A aprovação da lei —e a troca ampliada de informações entre as autoridades brasileiras e as dos Estados Unidos — surgiram em um momento de tumulto político no Brasil. Rousseff, que enfrenta julgamento em um processo de impeachment, estava tentando se defender dos esforços dos opositores para derrubá-la. Seu vice-presidente, Michel Temer, emergiu vitorioso dessa disputa pelo poder. Como presidente interino, ele agora está esperando para ver se o Senado tira Rousseff do poder definitivamente, em um julgamento de impeachment por acusações de manipulação orçamentária.
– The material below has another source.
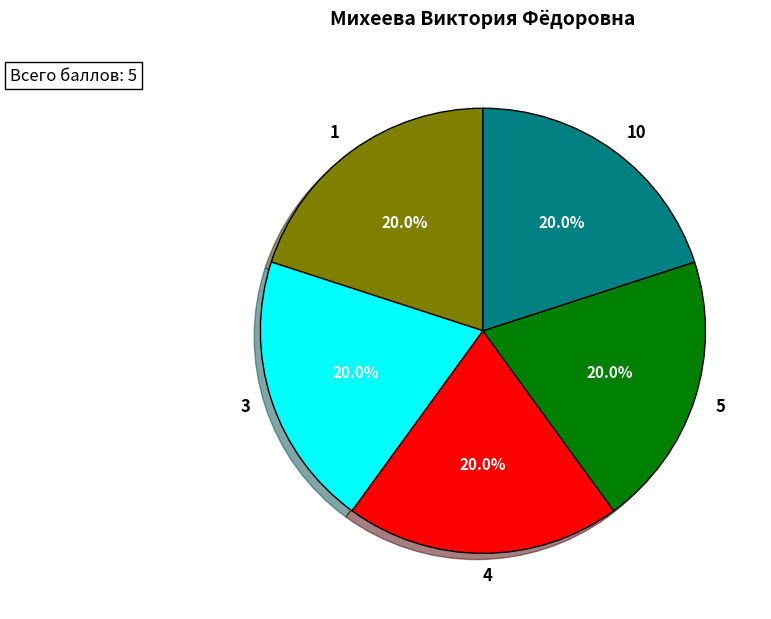

Count the number of slices in the pie.

5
Mas o tumulto político não parece ter afetado os preparativos brasileiros para enfrentar as ameaças quanto aos Jogos Olímpicos. Autoridades dos dois países vêm mantendo contato e disseram que esse diálogo continua, a despeito das mudanças nos escalões mais altos do governo brasileiro.
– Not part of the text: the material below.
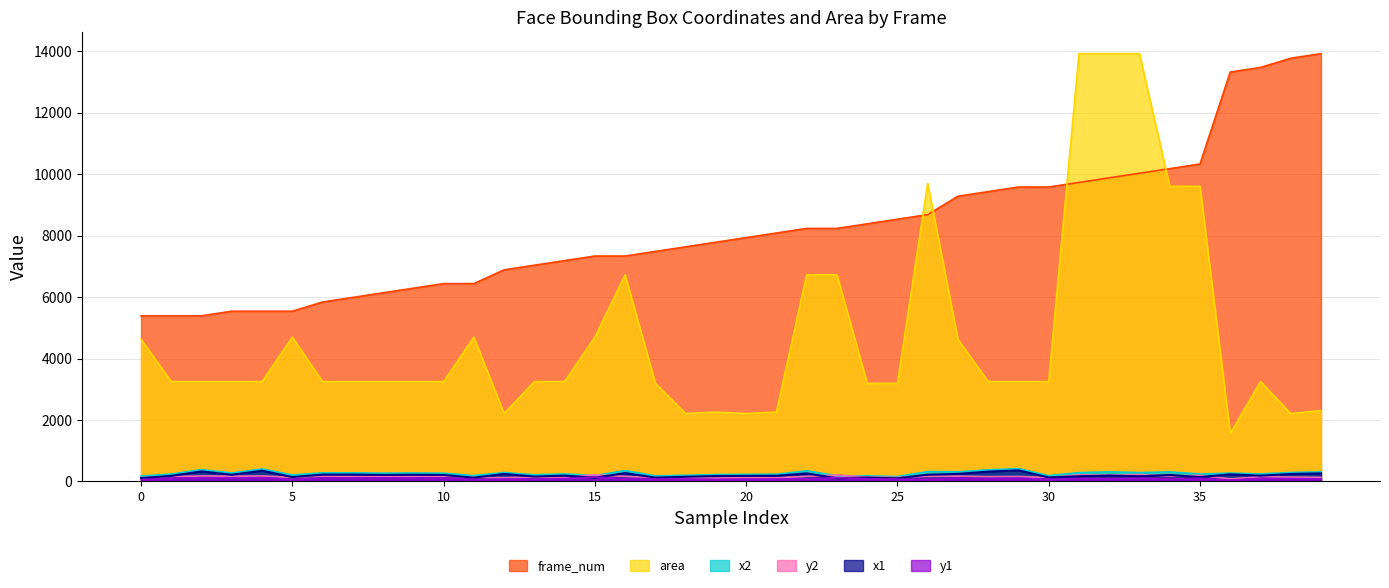

Read the y1 value at 26.

66.0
O Brasil também reforçou sua cooperação de segurança com outros países, especialmente a França, que enviou unidades policiais de elite para treinar suas contrapartes brasileiras na proteção a aeroportos e sistemas ferroviários. Essa colaboração não escapou à atenção do EI, cujas recentes missivas em português apontavam para o fato de que a polícia francesa havia sido incapaz de evitar ataques em seu próprio país.
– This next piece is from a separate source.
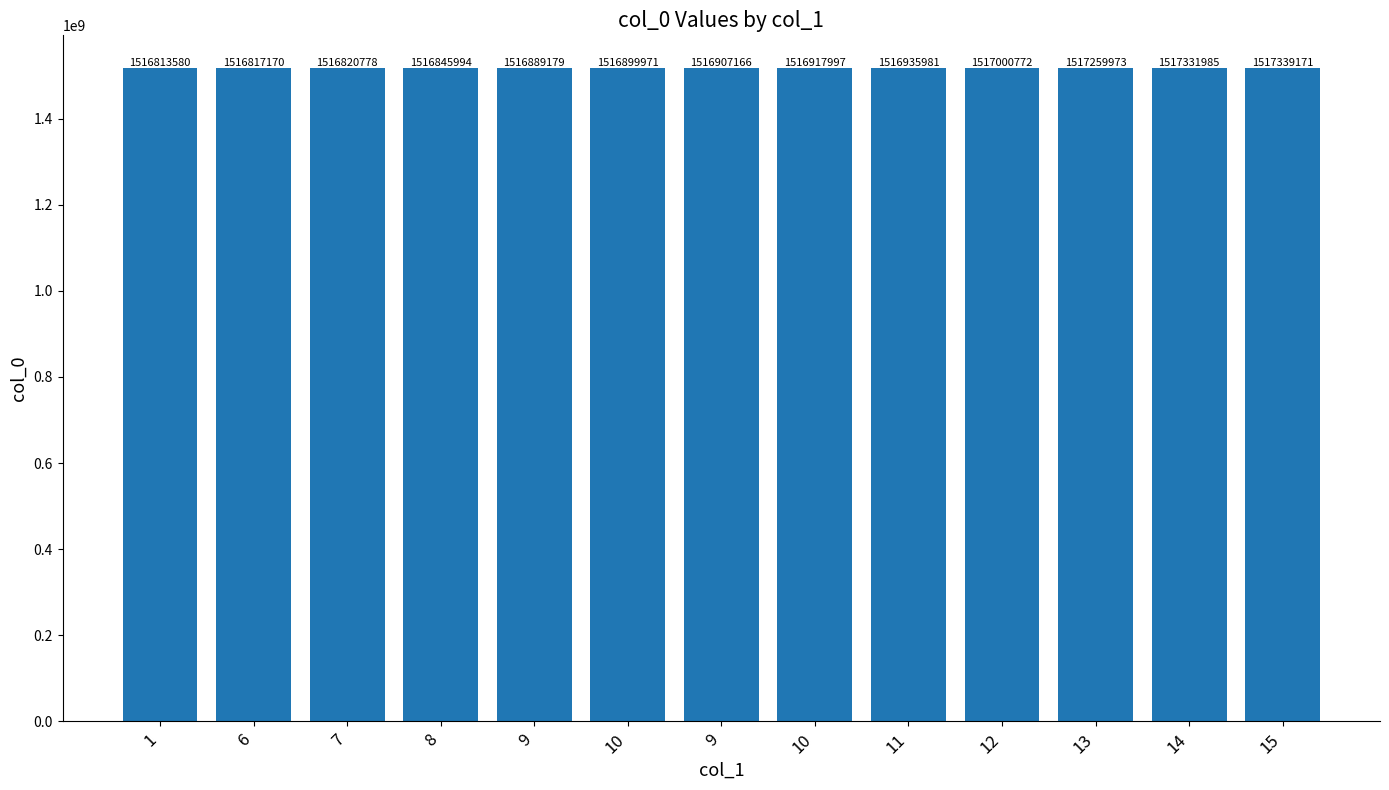

What is the label of the 10th bar from the left?

12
Os Estados Unidos vêm tentando manter um perfil discreto quanto às operações de combate ao terrorismo na Olimpíada, para evitar que elas sejam vistas como intrusão em um país abalado por um escândalo de espionagem causado pela monitoração da NSA às comunicações dos principais líderes brasileiros.
Mas a cooperação entre os dois países se tornou ainda mais aparente no mês passado, quando as autoridades brasileiras anunciaram a detenção dos 10 homens dos Defensores da Sharia. Os suspeitos, todos cidadãos brasileiros, têm perfil semelhante ao de dezenas de pessoas detidas nos Estados Unidos.
Mas as detenções resultaram em debate no Brasil sobre o possível abuso de autoridade pelo governo ao decretar as prisões. Os detidos estão sendo mantidos em uma prisão de máxima segurança.
"Eles podem ser simpatizantes, mas não são terroristas", disse Ahmad al-Khatib, 49, líder muçulmano sunita em São Paulo e fundador de um grupo assistencial que ensina árabe e ajuda refugiados sírios. Dois dos suspeitos, Antonio Andrade dos Santos e Vitor Barbosa Magalhães, ambos os quais se converteram recentemente ao islamismo, trabalhavam na organização de Khatib.
"Estou certo de que jamais tiveram a intenção de fazer terrorismo no Brasil", ele disse.
Alexandre de Moraes, o ministro da Justiça brasileiro, admitiu publicamente que os suspeitos não eram parte de uma célula terrorista clássica, envolvida em um complô sofisticado para atacar um alvo importante como um avião ou estádio, e os descreveu como "amadores".
O juiz federal que comanda o caso questionou até que os suspeitos mereçam a classificação de terroristas.
Fonte: Folha de SP
Se houver complacência com esses elementos a lei antiterror vai ser letra morta e logo estaremos vulneráveis, em pânico, pois eles não hesitarão em nos matar.